======== Given records

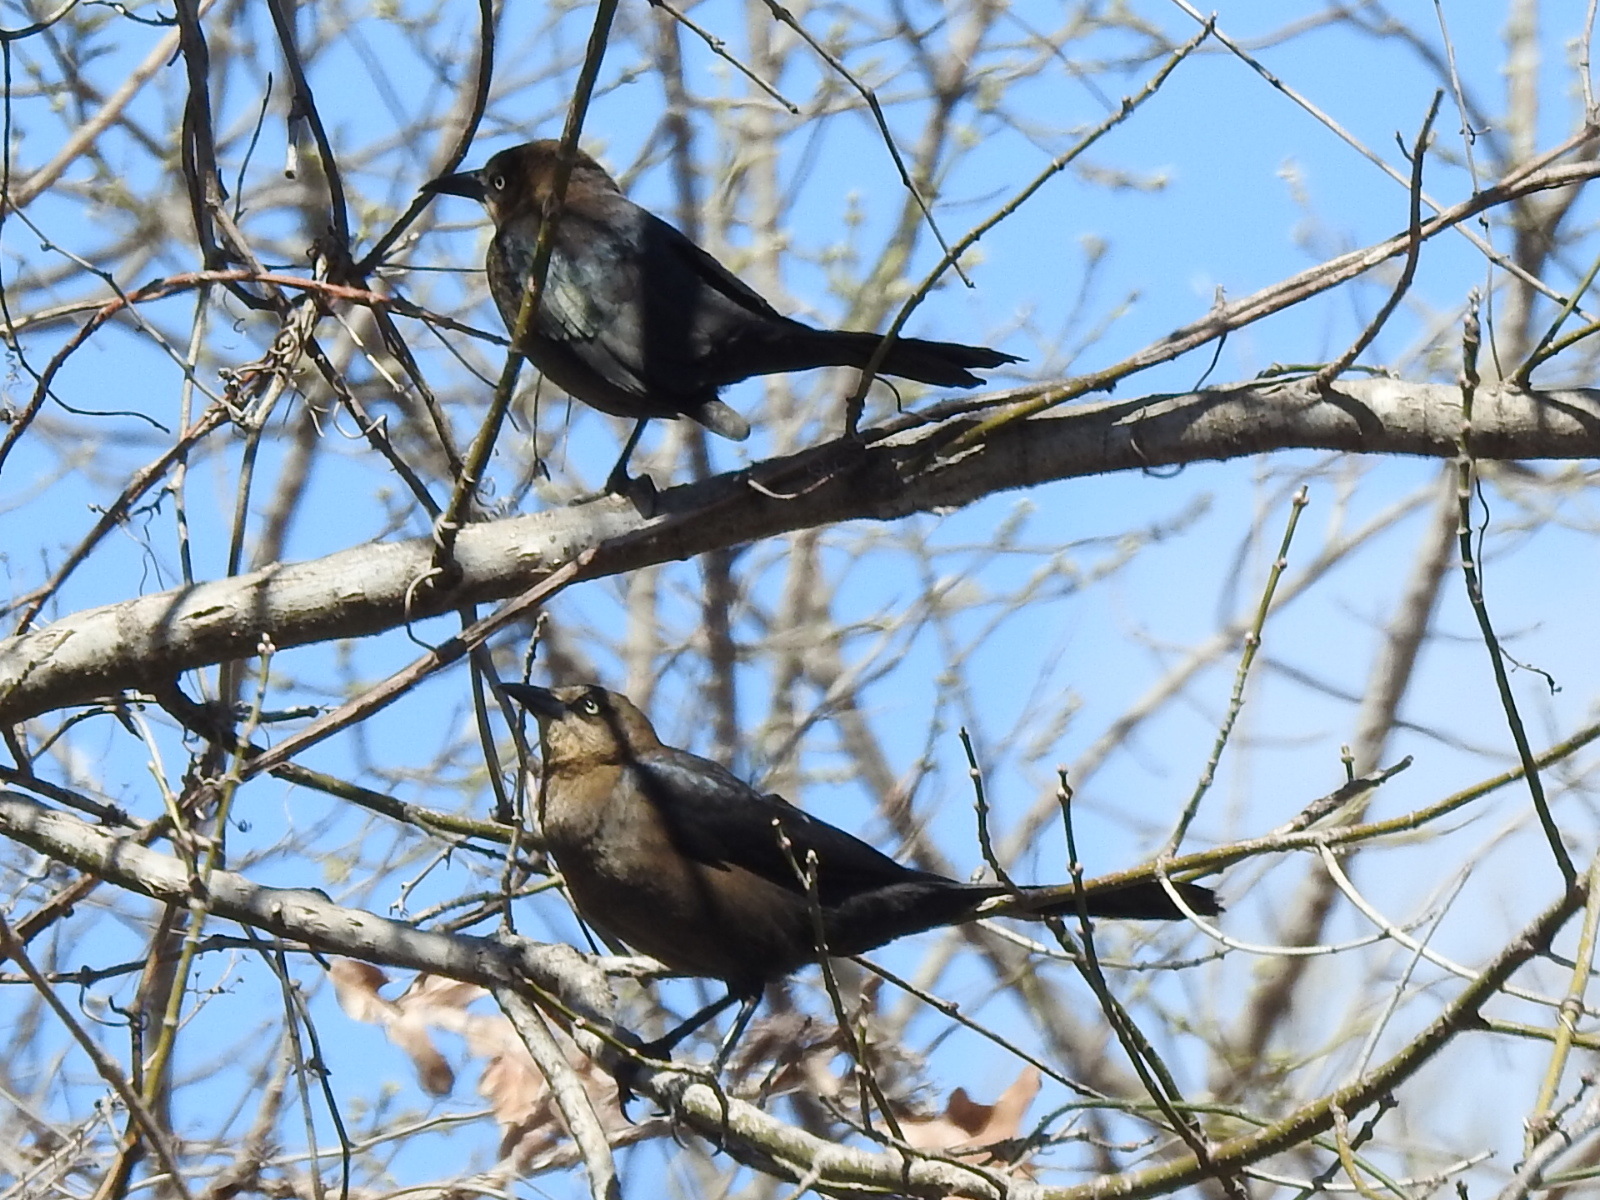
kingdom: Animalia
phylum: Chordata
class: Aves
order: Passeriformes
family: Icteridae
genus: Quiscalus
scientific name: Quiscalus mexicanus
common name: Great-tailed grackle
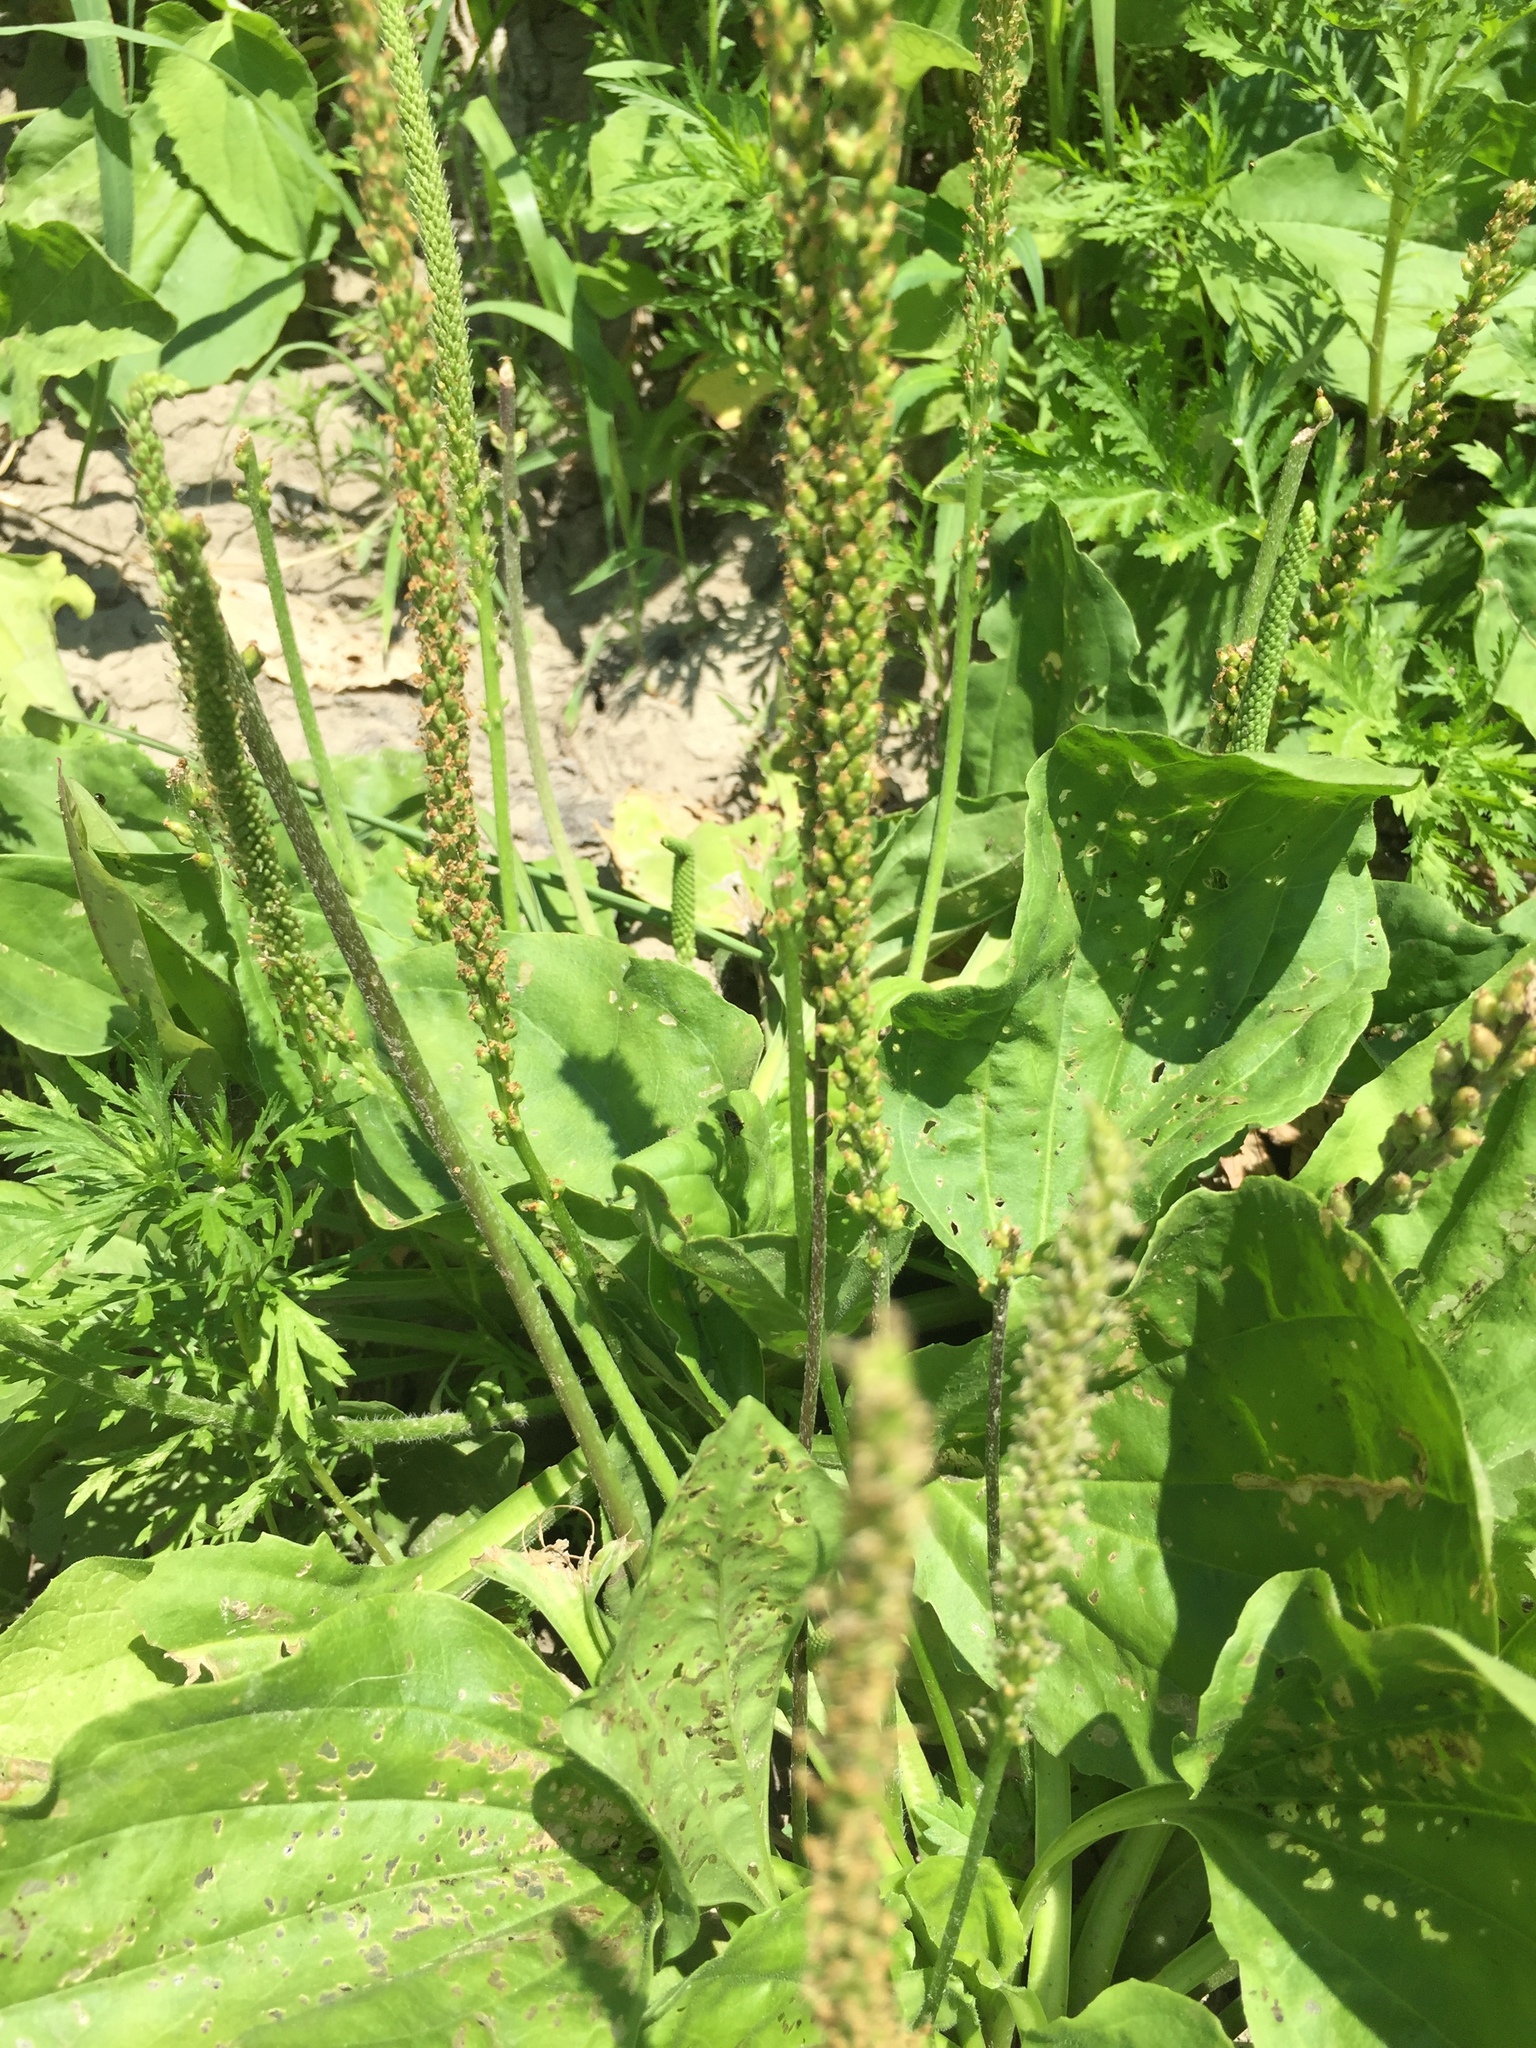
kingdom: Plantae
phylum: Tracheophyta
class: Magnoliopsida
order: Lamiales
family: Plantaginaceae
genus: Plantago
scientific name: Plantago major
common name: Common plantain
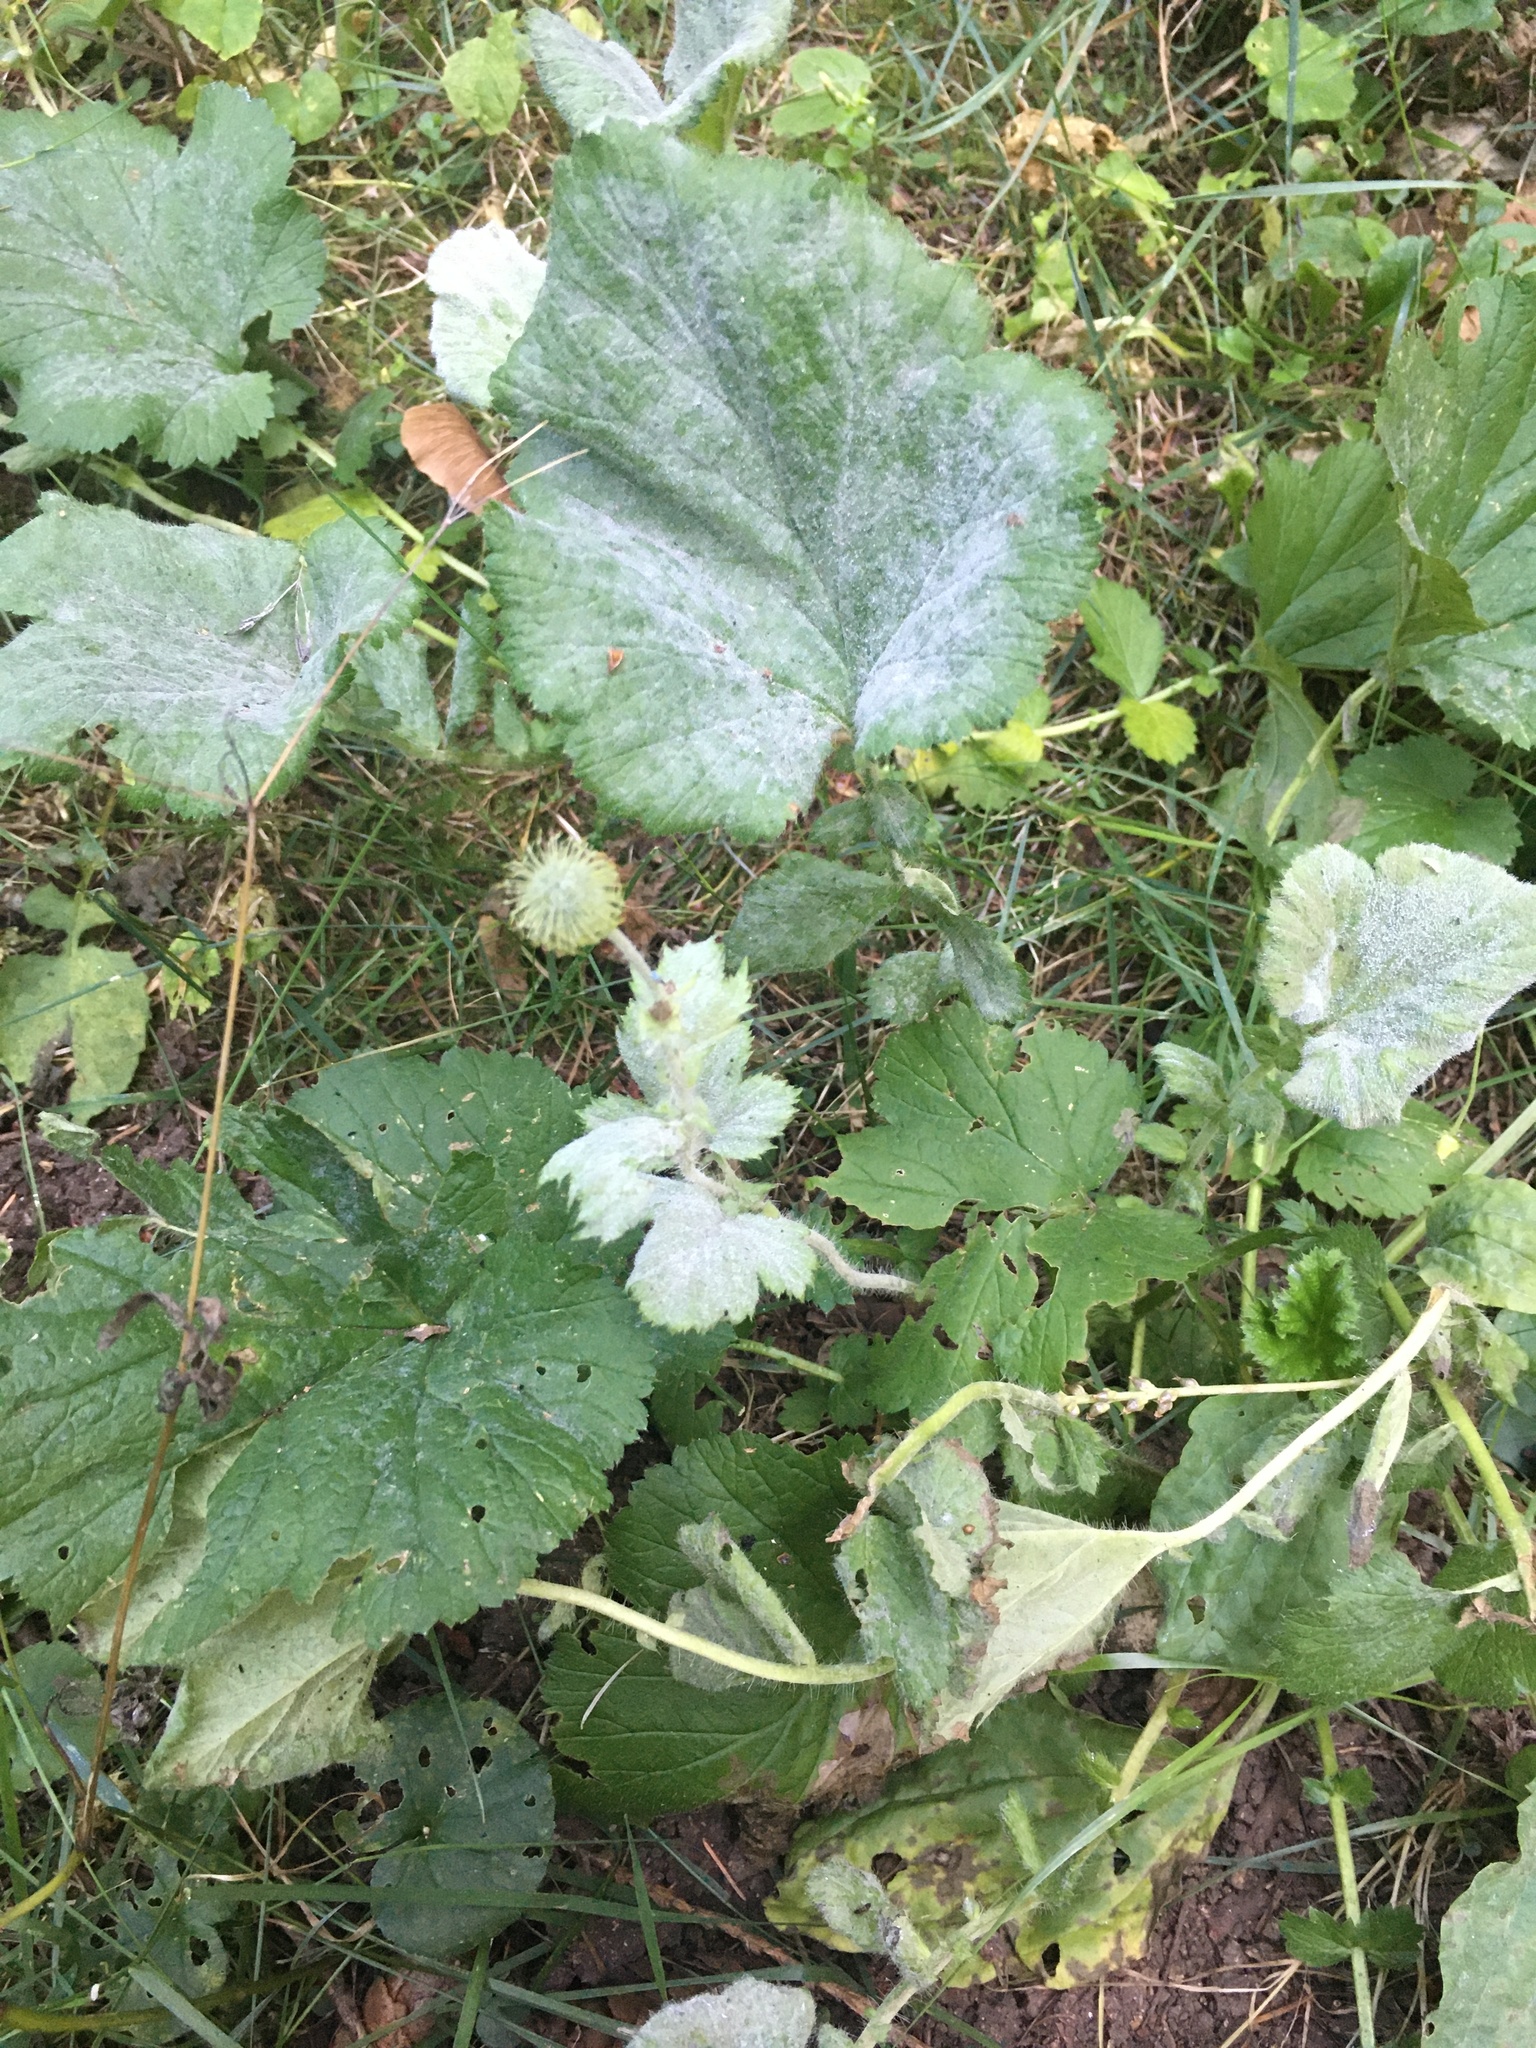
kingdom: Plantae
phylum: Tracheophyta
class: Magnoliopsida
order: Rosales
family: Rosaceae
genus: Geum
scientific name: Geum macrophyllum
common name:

================

## Written exercise
Please rewrite all the lines above with "phylum" changed to "division" and everything else kept the same. Leave the pictures out.

## Exercise result
kingdom: Animalia
division: Chordata
class: Aves
order: Passeriformes
family: Icteridae
genus: Quiscalus
scientific name: Quiscalus mexicanus
common name: Great-tailed grackle
kingdom: Plantae
division: Tracheophyta
class: Magnoliopsida
order: Lamiales
family: Plantaginaceae
genus: Plantago
scientific name: Plantago major
common name: Common plantain
kingdom: Plantae
division: Tracheophyta
class: Magnoliopsida
order: Rosales
family: Rosaceae
genus: Geum
scientific name: Geum macrophyllum
common name:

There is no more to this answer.